The Creative Industries Federation in conjunction with the Institute for Civil Engineers suggest that Arts and Sciences make as valuable a contribution to industry and economy as the core basics and to focus solely on these is short sighted. See this BBC article.

It says that Creative and Science subjects support one another and develop the diverse range of skills needed in industry. You only have to consider the huge gaming and technology industries to see how this could be the case.

But many people are out-of-date in their view of Arts subjects, thinking that it is limited to the making of works of art, viewing this as a rather pointless exercise in terms of the job market.

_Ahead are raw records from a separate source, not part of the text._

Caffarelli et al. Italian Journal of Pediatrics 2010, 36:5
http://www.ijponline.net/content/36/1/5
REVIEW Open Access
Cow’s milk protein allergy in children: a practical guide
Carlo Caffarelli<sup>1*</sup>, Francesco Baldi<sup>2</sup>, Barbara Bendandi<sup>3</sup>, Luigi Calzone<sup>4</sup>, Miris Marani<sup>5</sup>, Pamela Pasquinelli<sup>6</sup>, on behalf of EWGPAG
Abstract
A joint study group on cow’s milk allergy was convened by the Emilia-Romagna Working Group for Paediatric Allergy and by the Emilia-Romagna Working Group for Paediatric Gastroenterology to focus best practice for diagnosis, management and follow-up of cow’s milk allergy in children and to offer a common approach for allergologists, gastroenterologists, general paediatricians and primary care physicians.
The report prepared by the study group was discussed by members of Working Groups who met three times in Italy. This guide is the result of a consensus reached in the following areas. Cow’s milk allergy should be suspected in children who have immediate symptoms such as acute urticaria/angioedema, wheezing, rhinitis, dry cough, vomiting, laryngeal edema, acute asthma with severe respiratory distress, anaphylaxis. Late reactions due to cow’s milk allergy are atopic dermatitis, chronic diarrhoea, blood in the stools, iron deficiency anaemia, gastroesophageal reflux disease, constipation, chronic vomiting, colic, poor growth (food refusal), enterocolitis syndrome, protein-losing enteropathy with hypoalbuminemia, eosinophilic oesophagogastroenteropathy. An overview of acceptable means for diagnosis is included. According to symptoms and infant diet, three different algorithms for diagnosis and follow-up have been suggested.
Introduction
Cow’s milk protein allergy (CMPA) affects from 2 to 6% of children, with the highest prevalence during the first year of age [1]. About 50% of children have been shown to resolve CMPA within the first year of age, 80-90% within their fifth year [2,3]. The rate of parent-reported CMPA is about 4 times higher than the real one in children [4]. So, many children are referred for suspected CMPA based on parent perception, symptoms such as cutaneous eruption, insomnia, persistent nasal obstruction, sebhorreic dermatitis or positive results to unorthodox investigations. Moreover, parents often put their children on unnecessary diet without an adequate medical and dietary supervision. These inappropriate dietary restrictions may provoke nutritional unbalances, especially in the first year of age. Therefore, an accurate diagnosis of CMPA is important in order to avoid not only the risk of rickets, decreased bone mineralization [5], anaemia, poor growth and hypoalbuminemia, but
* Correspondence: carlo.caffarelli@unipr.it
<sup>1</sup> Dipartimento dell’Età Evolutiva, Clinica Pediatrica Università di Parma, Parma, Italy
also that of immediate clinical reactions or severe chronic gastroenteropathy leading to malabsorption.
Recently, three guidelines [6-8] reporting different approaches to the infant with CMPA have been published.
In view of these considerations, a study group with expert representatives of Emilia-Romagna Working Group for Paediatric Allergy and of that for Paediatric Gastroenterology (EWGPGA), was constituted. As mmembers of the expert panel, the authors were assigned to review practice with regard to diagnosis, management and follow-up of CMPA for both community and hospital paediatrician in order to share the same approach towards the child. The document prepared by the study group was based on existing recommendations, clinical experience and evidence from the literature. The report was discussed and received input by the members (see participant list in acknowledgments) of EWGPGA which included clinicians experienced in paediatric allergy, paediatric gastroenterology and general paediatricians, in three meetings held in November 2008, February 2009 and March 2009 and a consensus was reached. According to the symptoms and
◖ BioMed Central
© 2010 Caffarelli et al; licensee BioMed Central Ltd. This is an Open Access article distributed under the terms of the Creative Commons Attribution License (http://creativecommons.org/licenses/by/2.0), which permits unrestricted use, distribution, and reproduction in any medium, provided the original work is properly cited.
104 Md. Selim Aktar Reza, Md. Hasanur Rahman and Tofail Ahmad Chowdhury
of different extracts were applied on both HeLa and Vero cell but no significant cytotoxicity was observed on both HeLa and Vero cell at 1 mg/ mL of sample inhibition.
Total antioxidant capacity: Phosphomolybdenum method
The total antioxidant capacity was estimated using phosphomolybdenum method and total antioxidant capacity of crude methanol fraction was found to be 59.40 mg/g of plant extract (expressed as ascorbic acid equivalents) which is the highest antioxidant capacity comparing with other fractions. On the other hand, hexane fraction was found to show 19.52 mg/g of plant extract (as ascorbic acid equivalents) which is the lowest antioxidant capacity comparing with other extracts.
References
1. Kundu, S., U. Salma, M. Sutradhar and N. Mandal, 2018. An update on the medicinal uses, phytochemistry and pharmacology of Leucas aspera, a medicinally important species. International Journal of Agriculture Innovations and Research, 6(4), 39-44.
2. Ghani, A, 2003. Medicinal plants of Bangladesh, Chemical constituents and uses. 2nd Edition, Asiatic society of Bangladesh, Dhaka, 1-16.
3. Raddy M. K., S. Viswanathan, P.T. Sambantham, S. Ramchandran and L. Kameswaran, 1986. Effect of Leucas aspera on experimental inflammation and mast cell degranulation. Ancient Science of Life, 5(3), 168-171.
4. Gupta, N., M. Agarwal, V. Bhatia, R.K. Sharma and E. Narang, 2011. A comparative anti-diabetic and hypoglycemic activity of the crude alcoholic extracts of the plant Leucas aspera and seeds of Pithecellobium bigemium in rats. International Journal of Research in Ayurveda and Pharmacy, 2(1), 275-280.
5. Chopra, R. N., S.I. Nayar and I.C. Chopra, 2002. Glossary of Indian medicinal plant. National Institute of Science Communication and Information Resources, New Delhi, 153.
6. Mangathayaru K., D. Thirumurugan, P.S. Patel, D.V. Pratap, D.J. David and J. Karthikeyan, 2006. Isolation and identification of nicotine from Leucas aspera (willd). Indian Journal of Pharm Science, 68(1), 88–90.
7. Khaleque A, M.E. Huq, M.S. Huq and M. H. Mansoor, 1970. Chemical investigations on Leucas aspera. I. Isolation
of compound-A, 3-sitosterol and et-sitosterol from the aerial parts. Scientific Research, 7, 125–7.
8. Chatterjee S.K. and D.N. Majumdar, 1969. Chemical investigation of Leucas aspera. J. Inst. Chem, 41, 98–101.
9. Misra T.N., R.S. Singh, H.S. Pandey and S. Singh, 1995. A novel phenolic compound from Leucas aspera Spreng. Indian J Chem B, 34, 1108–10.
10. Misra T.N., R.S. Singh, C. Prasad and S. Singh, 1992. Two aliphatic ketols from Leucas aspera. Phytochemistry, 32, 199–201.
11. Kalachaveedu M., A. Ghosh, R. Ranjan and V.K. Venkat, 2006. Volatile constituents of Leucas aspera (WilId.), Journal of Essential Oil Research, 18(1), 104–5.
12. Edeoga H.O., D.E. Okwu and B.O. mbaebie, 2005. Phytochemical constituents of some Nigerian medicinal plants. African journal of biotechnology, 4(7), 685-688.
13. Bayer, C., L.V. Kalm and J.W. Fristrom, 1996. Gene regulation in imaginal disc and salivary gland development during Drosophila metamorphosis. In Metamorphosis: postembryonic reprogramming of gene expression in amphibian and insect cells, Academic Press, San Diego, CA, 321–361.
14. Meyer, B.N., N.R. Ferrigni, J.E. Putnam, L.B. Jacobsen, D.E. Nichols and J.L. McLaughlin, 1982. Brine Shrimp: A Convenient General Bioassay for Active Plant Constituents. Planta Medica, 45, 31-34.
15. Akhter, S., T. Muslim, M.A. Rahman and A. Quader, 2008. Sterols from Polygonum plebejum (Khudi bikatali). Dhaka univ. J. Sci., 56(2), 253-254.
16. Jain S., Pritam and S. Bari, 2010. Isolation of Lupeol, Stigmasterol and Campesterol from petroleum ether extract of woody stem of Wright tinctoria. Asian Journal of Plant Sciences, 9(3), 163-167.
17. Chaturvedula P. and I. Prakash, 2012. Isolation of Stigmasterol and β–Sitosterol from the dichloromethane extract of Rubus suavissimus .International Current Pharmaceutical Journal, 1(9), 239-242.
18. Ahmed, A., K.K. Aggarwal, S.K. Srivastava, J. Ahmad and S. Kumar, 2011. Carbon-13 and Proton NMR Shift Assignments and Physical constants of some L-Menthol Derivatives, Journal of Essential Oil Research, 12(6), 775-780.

This is a failing on their part to see how creative subjects develop vital thinking skills.  Creative thinking skills are what drive growth, whether that’s in new technology, new medicines, new Hoovers, social media, or new ways to approach learning or global crises. And creative thinking skills are developed through an extensive range of learning experiences, not just those found in numeracy and literacy. Ironically, creativity, by developing general intelligence, naturally develops aptitude for Maths and English as well.

Broad and far-seeing thinking skills are essential to the development of intelligence in general, to the development of an educated individual who can think outside tick boxes, be different from their competition, transfer their skills across challenges, and come up with ideas that industry wants.

So the more creative our young people are – in all its diverse forms – the more educated and employable they will be and it’s important we make sure they have that range of experiences.